* WHAT THE EXERCISE ASKS
All lines in the data that hold the word "scripts" need copying.

Stored items from a collection:
[Start of section]

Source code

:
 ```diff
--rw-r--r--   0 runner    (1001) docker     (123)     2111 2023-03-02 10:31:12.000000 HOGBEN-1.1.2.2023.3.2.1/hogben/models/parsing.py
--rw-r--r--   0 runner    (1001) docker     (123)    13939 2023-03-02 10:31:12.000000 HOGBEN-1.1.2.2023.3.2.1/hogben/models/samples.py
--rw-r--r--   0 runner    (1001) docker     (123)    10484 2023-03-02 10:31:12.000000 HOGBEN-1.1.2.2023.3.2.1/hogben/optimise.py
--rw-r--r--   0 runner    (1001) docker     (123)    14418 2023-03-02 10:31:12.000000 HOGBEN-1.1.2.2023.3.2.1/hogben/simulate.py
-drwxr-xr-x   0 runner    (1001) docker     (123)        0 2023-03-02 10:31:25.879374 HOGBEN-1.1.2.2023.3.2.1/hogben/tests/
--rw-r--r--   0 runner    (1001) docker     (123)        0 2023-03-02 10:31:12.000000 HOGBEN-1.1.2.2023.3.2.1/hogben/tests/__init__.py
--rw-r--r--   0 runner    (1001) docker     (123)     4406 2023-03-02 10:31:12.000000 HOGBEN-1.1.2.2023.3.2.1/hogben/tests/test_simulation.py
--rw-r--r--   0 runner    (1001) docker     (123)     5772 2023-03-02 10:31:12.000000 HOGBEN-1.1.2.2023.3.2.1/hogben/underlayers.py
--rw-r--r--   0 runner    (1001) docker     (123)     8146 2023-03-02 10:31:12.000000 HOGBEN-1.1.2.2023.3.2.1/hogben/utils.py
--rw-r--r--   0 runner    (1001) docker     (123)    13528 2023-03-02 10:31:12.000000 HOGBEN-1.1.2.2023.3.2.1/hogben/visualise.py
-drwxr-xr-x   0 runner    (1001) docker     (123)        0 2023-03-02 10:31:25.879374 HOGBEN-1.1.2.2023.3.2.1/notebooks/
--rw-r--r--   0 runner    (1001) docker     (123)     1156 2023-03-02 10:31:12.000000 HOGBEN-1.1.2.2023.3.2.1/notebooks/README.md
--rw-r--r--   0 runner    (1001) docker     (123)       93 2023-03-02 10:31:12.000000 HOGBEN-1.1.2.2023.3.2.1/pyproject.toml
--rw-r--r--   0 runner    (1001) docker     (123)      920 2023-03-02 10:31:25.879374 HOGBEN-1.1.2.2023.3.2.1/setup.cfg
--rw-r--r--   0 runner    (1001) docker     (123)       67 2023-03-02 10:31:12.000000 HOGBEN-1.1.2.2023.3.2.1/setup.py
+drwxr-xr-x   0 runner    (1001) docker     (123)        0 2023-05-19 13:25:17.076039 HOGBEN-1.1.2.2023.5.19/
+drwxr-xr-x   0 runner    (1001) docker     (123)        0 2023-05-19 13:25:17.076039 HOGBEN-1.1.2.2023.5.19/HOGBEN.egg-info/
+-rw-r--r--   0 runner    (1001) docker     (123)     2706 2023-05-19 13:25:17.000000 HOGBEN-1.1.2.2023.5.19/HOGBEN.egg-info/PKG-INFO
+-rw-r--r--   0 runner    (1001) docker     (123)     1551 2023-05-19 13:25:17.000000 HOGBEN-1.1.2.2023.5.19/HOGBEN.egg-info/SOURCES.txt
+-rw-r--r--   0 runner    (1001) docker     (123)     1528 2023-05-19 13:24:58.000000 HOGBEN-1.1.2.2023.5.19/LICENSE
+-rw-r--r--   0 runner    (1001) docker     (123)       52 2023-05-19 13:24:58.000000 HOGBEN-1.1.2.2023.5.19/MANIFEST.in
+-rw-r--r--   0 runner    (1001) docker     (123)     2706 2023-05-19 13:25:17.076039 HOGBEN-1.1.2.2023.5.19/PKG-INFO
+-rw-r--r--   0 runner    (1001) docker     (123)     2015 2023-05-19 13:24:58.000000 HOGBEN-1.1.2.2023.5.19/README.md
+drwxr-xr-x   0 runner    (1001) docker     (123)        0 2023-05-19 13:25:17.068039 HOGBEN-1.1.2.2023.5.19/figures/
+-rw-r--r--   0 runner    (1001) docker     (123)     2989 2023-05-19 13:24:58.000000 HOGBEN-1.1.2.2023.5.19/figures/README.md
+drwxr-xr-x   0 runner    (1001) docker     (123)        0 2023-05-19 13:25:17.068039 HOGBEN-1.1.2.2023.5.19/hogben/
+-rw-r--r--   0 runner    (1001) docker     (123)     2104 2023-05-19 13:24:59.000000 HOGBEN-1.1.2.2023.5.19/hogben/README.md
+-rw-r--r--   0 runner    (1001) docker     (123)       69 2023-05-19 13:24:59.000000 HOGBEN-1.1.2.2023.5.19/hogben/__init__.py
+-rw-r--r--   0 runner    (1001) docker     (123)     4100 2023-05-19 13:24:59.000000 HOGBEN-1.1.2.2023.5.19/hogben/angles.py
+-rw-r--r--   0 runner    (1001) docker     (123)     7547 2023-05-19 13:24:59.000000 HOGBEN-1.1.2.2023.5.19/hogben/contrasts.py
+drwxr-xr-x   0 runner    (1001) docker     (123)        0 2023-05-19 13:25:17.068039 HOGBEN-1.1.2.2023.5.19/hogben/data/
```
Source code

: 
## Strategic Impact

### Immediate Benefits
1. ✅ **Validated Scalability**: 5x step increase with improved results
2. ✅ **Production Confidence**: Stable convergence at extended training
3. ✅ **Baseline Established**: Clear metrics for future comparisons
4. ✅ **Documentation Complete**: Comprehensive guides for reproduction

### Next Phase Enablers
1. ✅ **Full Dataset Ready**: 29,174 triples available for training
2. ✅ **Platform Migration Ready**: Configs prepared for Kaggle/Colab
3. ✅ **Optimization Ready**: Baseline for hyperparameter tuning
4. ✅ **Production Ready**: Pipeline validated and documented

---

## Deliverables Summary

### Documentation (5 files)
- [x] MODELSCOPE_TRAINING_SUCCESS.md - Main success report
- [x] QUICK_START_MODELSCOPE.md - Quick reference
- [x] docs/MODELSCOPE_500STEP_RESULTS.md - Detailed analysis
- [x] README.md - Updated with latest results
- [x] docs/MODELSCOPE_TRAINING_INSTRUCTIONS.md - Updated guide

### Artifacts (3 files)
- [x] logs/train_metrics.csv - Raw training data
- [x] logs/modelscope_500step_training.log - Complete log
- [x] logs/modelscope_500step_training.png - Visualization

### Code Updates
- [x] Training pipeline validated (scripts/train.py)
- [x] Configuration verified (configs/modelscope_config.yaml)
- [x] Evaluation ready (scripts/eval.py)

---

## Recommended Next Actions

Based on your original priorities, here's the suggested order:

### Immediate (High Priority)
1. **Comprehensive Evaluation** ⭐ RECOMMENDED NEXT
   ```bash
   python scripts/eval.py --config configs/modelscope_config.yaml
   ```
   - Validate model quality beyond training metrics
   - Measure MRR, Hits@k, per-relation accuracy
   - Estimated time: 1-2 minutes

[End of section]

* OUTPUT BELOW
- [x] Training pipeline validated (scripts/train.py)
- [x] Evaluation ready (scripts/eval.py)
   python scripts/eval.py --config configs/modelscope_config.yaml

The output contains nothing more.